THE TASK.
When you retype the data, keep every line exactly as it appears.

[Saved data entries]
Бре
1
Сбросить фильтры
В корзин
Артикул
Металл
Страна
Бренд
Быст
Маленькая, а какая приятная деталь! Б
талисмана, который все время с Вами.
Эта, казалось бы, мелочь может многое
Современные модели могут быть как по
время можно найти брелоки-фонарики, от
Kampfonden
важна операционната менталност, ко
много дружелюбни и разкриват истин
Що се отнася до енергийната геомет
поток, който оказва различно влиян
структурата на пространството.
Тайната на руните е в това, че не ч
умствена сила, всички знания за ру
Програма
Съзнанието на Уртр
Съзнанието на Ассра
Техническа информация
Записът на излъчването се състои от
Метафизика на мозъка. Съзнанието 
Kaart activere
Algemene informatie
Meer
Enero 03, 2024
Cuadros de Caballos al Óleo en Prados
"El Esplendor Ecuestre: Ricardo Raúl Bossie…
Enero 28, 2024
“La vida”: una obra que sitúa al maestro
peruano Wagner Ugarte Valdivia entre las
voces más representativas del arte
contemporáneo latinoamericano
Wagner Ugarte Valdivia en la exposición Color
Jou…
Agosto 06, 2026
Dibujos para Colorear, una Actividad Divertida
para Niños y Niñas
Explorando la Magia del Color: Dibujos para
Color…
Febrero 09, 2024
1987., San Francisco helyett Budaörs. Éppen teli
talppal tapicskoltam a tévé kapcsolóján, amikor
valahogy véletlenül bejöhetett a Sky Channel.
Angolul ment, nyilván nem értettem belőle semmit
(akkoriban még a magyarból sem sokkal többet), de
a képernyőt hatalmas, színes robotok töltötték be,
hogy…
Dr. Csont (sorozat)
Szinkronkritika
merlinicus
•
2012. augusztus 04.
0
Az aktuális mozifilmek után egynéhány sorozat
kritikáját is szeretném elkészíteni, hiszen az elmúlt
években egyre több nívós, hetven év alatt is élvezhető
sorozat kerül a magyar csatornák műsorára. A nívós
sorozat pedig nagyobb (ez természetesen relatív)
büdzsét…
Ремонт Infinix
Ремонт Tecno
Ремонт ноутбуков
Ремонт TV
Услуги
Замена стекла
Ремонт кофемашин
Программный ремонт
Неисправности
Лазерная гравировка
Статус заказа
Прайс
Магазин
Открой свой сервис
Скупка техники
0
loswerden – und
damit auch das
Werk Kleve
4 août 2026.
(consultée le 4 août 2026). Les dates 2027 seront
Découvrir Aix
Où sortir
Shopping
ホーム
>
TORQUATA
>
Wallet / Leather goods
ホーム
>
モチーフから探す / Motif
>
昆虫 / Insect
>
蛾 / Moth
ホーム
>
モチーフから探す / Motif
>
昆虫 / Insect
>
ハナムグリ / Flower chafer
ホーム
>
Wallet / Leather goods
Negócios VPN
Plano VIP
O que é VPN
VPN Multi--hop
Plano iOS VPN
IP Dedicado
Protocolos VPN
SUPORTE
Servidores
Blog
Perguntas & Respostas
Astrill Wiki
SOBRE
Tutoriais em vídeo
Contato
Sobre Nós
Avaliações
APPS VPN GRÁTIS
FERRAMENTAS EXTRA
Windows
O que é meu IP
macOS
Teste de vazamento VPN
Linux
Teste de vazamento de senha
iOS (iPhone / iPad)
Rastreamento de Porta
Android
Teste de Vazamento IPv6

RESPONSE.
Бре
1
Сбросить фильтры
В корзин
Артикул
Металл
Страна
Бренд
Быст
Маленькая, а какая приятная деталь! Б
талисмана, который все время с Вами.
Эта, казалось бы, мелочь может многое
Современные модели могут быть как по
время можно найти брелоки-фонарики, от
Kampfonden
важна операционната менталност, ко
много дружелюбни и разкриват истин
Що се отнася до енергийната геомет
поток, който оказва различно влиян
структурата на пространството.
Тайната на руните е в това, че не ч
умствена сила, всички знания за ру
Програма
Съзнанието на Уртр
Съзнанието на Ассра
Техническа информация
Записът на излъчването се състои от
Метафизика на мозъка. Съзнанието 
Kaart activere
Algemene informatie
Meer
Enero 03, 2024
Cuadros de Caballos al Óleo en Prados
"El Esplendor Ecuestre: Ricardo Raúl Bossie…
Enero 28, 2024
“La vida”: una obra que sitúa al maestro
peruano Wagner Ugarte Valdivia entre las
voces más representativas del arte
contemporáneo latinoamericano
Wagner Ugarte Valdivia en la exposición Color
Jou…
Agosto 06, 2026
Dibujos para Colorear, una Actividad Divertida
para Niños y Niñas
Explorando la Magia del Color: Dibujos para
Color…
Febrero 09, 2024
1987., San Francisco helyett Budaörs. Éppen teli
talppal tapicskoltam a tévé kapcsolóján, amikor
valahogy véletlenül bejöhetett a Sky Channel.
Angolul ment, nyilván nem értettem belőle semmit
(akkoriban még a magyarból sem sokkal többet), de
a képernyőt hatalmas, színes robotok töltötték be,
hogy…
Dr. Csont (sorozat)
Szinkronkritika
merlinicus
•
2012. augusztus 04.
0
Az aktuális mozifilmek után egynéhány sorozat
kritikáját is szeretném elkészíteni, hiszen az elmúlt
években egyre több nívós, hetven év alatt is élvezhető
sorozat kerül a magyar csatornák műsorára. A nívós
sorozat pedig nagyobb (ez természetesen relatív)
büdzsét…
Ремонт Infinix
Ремонт Tecno
Ремонт ноутбуков
Ремонт TV
Услуги
Замена стекла
Ремонт кофемашин
Программный ремонт
Неисправности
Лазерная гравировка
Статус заказа
Прайс
Магазин
Открой свой сервис
Скупка техники
0
loswerden – und
damit auch das
Werk Kleve
4 août 2026.
(consultée le 4 août 2026). Les dates 2027 seront
Découvrir Aix
Où sortir
Shopping
ホーム
>
TORQUATA
>
Wallet / Leather goods
ホーム
>
モチーフから探す / Motif
>
昆虫 / Insect
>
蛾 / Moth
ホーム
>
モチーフから探す / Motif
>
昆虫 / Insect
>
ハナムグリ / Flower chafer
ホーム
>
Wallet / Leather goods
Negócios VPN
Plano VIP
O que é VPN
VPN Multi--hop
Plano iOS VPN
IP Dedicado
Protocolos VPN
SUPORTE
Servidores
Blog
Perguntas & Respostas
Astrill Wiki
SOBRE
Tutoriais em vídeo
Contato
Sobre Nós
Avaliações
APPS VPN GRÁTIS
FERRAMENTAS EXTRA
Windows
O que é meu IP
macOS
Teste de vazamento VPN
Linux
Teste de vazamento de senha
iOS (iPhone / iPad)
Rastreamento de Porta
Android
Teste de Vazamento IPv6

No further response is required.